Side note: I see from the canonlaw.ninja site that not even the "universal" church can't help but get into the copyright fight also. ;D wink
"Canon 1. This document is temporarily unavailable due to a cease and desist from the Canon Law Society of America. We are hoping for a solution in the near future.
cf. 1983 CLC 1"
Our local parish had bad damage from a wind storm during Holy Week and has been closed ever since. The school building, which currently hosts a non-parochial school (where my kids go), is being shut down by the archdiocese at the end of the school year because the maintenance costs have grown excessive (it was a bit of a problem for the school because they only learned this in November and had assumed that they would have the lease renewed for at least one year at the end of this school year). While the pastor of the parish (which is a merger of this parish and another one about a mile away) has promised that the church will be reopened, I’m skeptical. This parish was the most moribund of the four parishes in the suburb where I live and sentiment aside (it’s where my wife and I were married and our kids baptized), it’s hard to justify keeping this parish alive (worth noting is that it’s the only one of the four that no longer had its parish school open—when they shut it down, they had around 50 students total enrolled in the school).

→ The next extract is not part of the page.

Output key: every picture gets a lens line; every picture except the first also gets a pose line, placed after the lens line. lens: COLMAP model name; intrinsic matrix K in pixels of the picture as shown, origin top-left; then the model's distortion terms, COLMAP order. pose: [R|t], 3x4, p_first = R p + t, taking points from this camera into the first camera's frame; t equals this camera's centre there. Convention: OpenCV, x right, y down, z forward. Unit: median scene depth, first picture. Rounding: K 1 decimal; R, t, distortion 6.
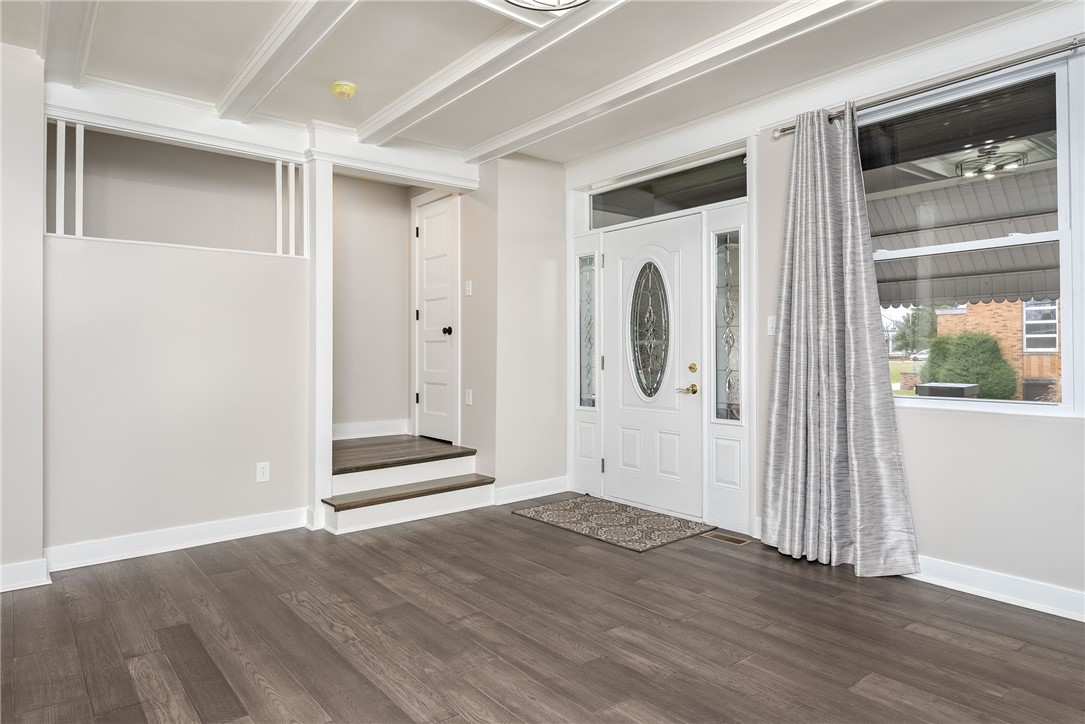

The French revolution took place at the end of the 18th century and I'm sure that a lot of churches in Paris (or any French city) were demolished in a big FU to God. I can't recall something similar having taken place in Portugal at the time. Or anywhere else.

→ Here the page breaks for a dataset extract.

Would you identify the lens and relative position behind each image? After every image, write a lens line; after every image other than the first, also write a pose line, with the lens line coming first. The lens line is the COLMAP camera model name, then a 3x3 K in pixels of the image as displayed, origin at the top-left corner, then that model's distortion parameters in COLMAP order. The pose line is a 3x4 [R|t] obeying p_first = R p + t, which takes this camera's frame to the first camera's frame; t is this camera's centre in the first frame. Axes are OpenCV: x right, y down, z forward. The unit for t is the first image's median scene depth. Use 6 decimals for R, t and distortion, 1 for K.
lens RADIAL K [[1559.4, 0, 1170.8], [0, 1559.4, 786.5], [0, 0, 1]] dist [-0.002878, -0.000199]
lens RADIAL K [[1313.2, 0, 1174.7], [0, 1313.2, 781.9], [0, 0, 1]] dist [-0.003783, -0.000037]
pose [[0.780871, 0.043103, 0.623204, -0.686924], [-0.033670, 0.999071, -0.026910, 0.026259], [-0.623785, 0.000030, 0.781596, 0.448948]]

Official anti-clericalism and state atheism lasted for a very short period of time, not nearly enough to do any damage to the churches save for surface vandalism and pillaging of the statuary, furniture etc.

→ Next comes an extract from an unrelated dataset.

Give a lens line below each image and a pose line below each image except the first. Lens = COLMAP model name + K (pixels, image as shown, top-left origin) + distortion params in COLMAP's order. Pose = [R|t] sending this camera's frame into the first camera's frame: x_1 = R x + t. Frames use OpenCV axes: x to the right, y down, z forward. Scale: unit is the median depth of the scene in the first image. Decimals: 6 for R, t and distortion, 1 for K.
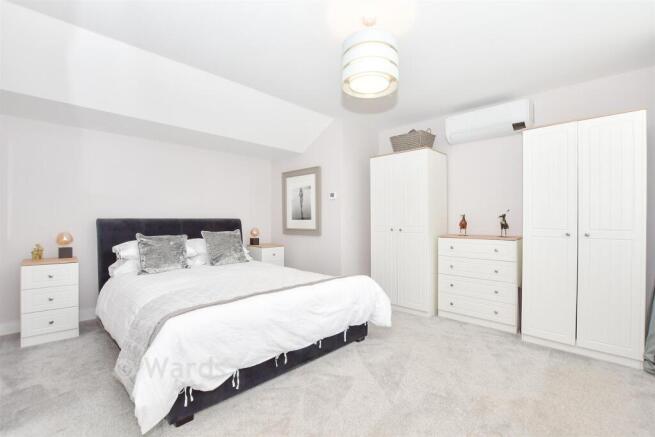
lens RADIAL K [[295.8, 0, 333.5], [0, 295.8, 215.2], [0, 0, 1]] dist [-0.023317, -0.000239]
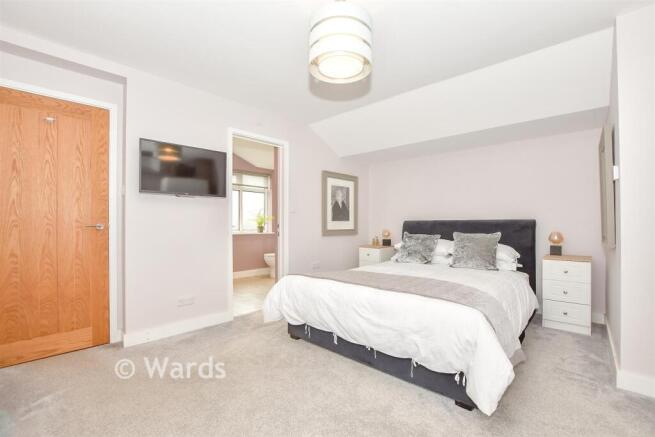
lens RADIAL K [[295.8, 0, 332.7], [0, 295.8, 224.8], [0, 0, 1]] dist [-0.023317, -0.000239]
pose [[0.022894, 0.009312, -0.999695, 0.729411], [0.025654, 0.999622, 0.009899, 0.008934], [0.999409, -0.025873, 0.022647, 0.696769]]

The great victims of the Revolution are the monasteries and the castles. The monasteries were officially dissolved (in a movement similar to what had happened in England under Henry VIII), their land redistributed and their buildings sold for stone. The same happened to aristocratic holdings and most Medieval castles that somehow managed to survive until then were destroyed over the first half of the 19th c.
That's how we've lost some of the most iconic monuments of Western civilization (I'm in particular thinking of Cluny, whose archives were burnt, manuscripts vandalized and stolen, stones parted out).
This happened everywhere that the Soviet Union "spread" to. Churches were demolished, desecrated, or burned. Some were re-purposed, but many were destroyed.
Well.. start by reading the aftermath of the Lisbon earthquake.
The persecution took place through about a century to carefully avoid drastic events as you'd later see in France, thus reducing public opposition/outcry. Contrary to France, there was no need for "revolution" because liberals were already in power since the earthquake. More details here: https://pt.wikipedia.org/wiki/Extin%C3%A7%C3%A3o_das_ordens_... (need to translate)
My home town is Coimbra. The whole Rua da Sofia (Street of Knowledge) was expropriated and left to abandonment or sold for whatever other purposes without shame on the 18th century. Worse destiny had the church of São Cristovão, presumably built by the father of the first portuguese king: https://www.cm-coimbra.pt/wp-content/uploads/2012/03/coimbra...
For a political movement aimed to bring light into the masses, liberals sure dived the empire into some really dark decades that we'd never recover from afterwards.
There's nothing of the sort in Paris. Religious and aristocratic monuments suffered tremendously between the Revolution and the early days of conservancy, but for the most part churches were given back to religious occupations once the revolutionary heat went away.
That was the turning point which granted liberals/republicans the ruling power over the Portuguese empire and later other empired such as the French. The outcome were religious "reforms" that expropriated, razed and progressively moved to erase catholicism in favour of "enlightment".
In my hometown the churches were left to rot and then "modernized" to other entertainment facilities, owned by private merchants of course. The end result was quite devastating, albeit not as bad as what you'd see happening in France afterwards.